If you want to understand why the mainstream media are suffering a loss of confidence, a decision of the Ontario Press Council-a decision that is almost impossible to find on the Council's website - would be a good place to begin.

Here, from the Council's press release, is the gist of the rather complicated case it adjudicated:

"A total of eight columns authored by David Warren and published over a three-year span were the focus of complaints by Carol Wainio. She claimed four contained factual errors and four contained statements lacking proper attribution."

On the four complaints related to factual errors, the Press Council sided against Mr. Warren and in favour of Professor Wainio on one; on the three others, it found that "the sources relied upon by Wainio appeared substantially more reliable and persuasive than those relied upon by the columnist," but ducked ruling on them by arguing that it is "a non-profit corporation with no statutory mandate and without the authority to summon or compel the attendance of witnesses or the production of documents. Where, as is the case here, a columnist chooses to rely on one set of sources, and the complainant on another, the Council has no reliable means of adequately and conclusively determining which is correct."

As to the complaints related to attribution of sources-the most serious complaint that can be leveled against a journalist - the Press Council ruled that Mr. Warren:

"failed to meet generally accepted journalistic standards relating to attribution by either:

(a) using the words or assertions of another author or spokesperson without revealing that the words were not his own; and

(b) misusing the words or assertions of an unidentified author or spokesperson by failing to quote them fully and/or accurately."

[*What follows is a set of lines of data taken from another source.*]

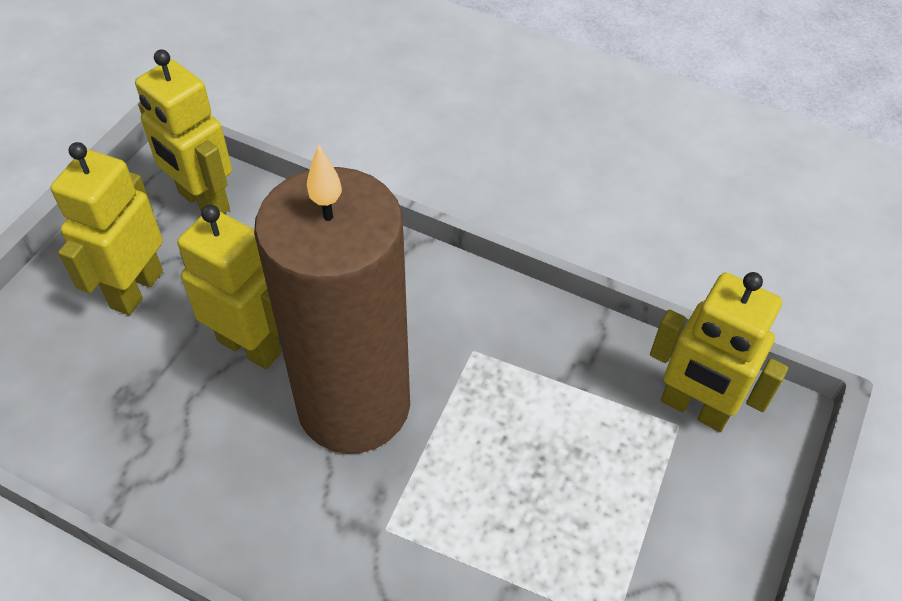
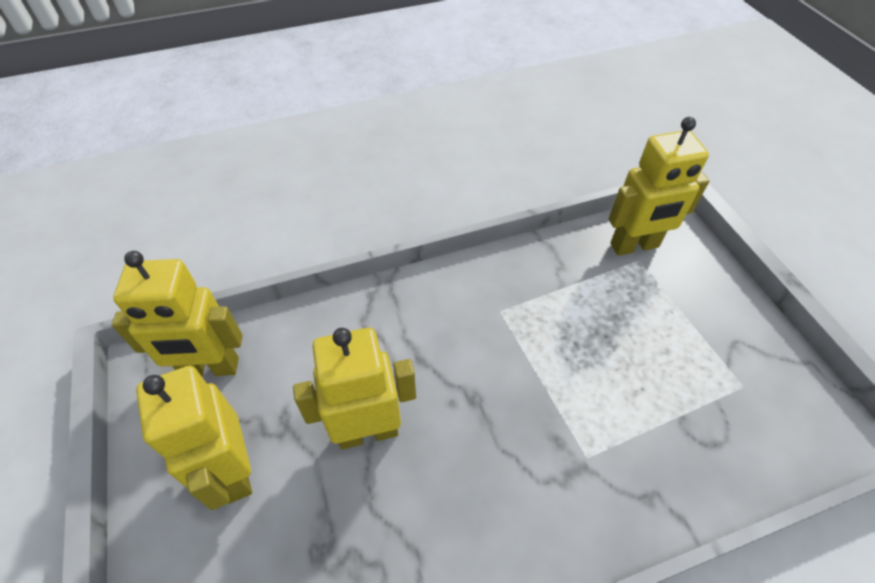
camera: 45 degrees left, 0 degrees up
brown candle [254,144,410,454] -> none

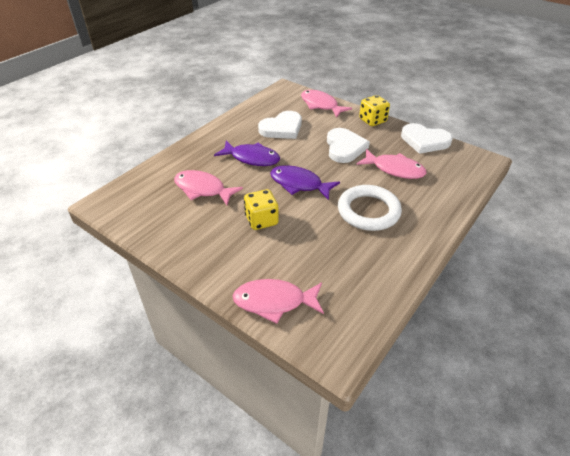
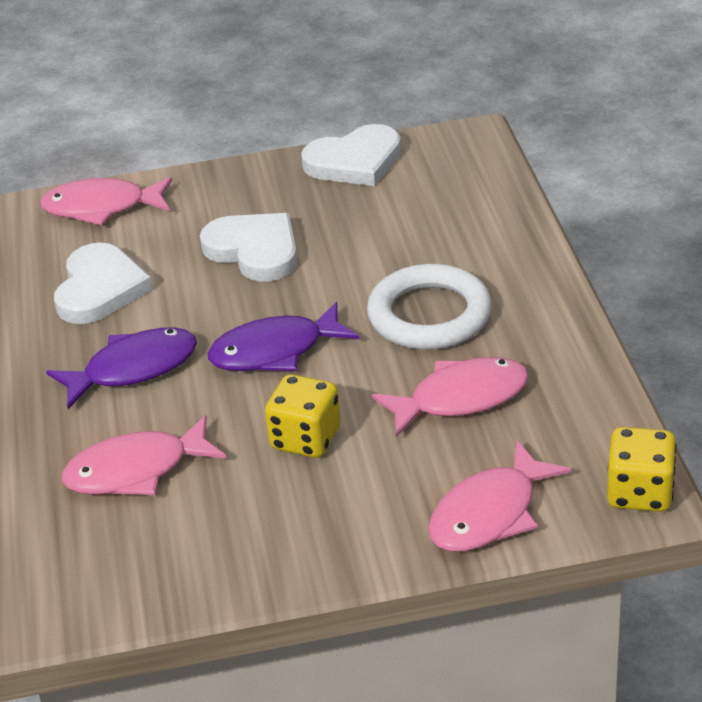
camera: 45 degrees left, 5 degrees down
pink fish [356,149,426,179] -> pink fish moved to [371,357,529,437]
yellow dice [359,95,390,126] -> yellow dice moved to [607,427,677,512]

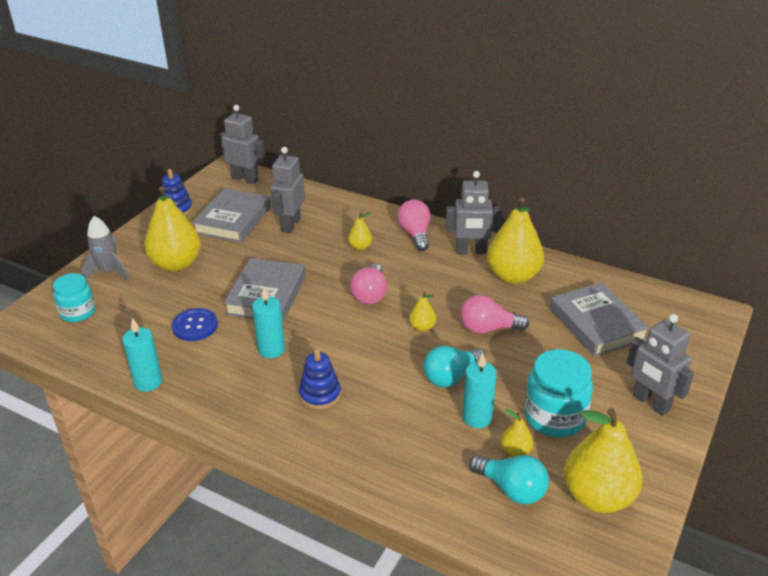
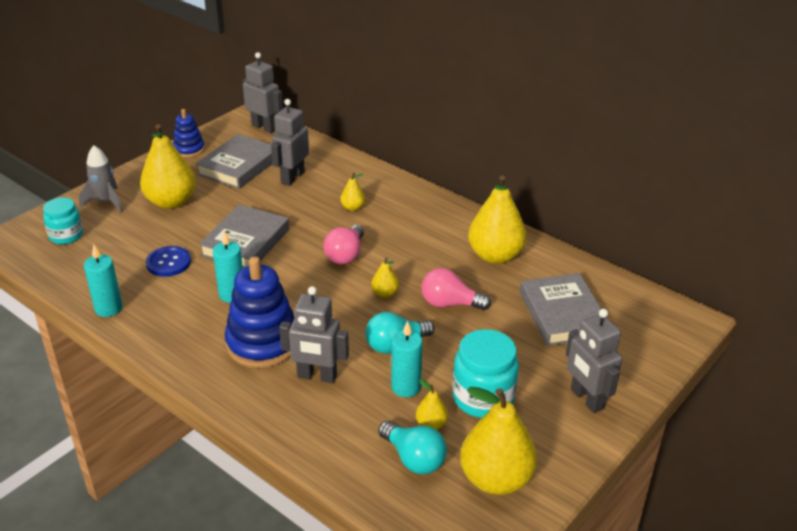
camera: 10 degrees right, 0 degrees up
blue stacking toy [299,349,341,409] -> blue stacking toy [225,256,294,368], size x1.80
pink light bulb [397,200,430,251] -> none
grey robot [446,171,502,254] -> grey robot moved to [279,286,349,383]

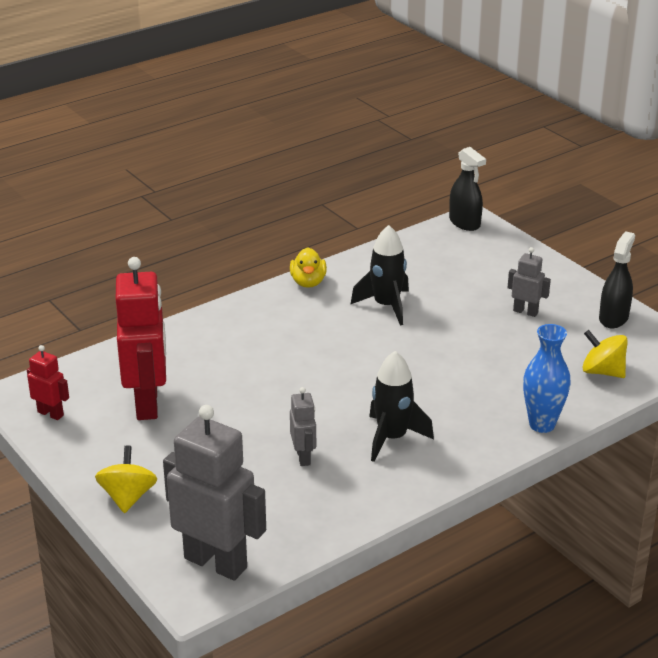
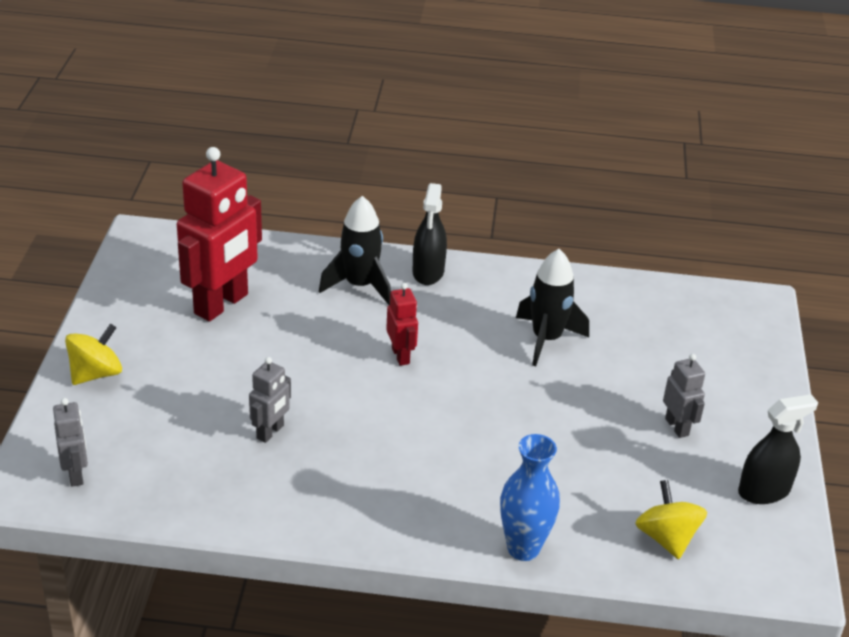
camera: 40 degrees right, 5 degrees up
red robot [27,345,69,420] -> red robot moved to [386,283,418,366]
grey robot [163,405,266,581] -> grey robot [53,398,88,486], size x0.48
yellow duck [290,247,327,288] -> none
black rocket [369,351,434,462] -> black rocket moved to [319,196,391,305]
black spray bottle [449,147,486,231] -> black spray bottle moved to [413,183,447,285]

Though the Council issued a press release on its decision yesterday - and the release was picked up by CP around mid-day - I was unable to find news of the decision in any of today's papers. And it's not as though this is a routine matter. Indeed, in the full text of the ruling, the Ottawa Citizen itself receives a slap on the wrist from the Press Council:

"The Council has no reason to believe that the publisher was aware of the possibility of any attribution faults at the time of publication. However, that possibility became known once the complaints were filed, at which time, in the Council's opinion, the Citizen had an obligation to confer with the columnist to explore the attribution allegations and provide an adequate response to the complainant's assertion that the columnist had failed to meet accepted journalistic standards relating to full and accurate attribution."

What the Council does not divulge - either in its press release or in its decision - is that the Ottawa Citizen refused to attend its hearings into the complaint. For a powerful news organization that routinely demands accountability from others, its behaviour in the case of Professor Wainio's complaint reeks of hypocrisy.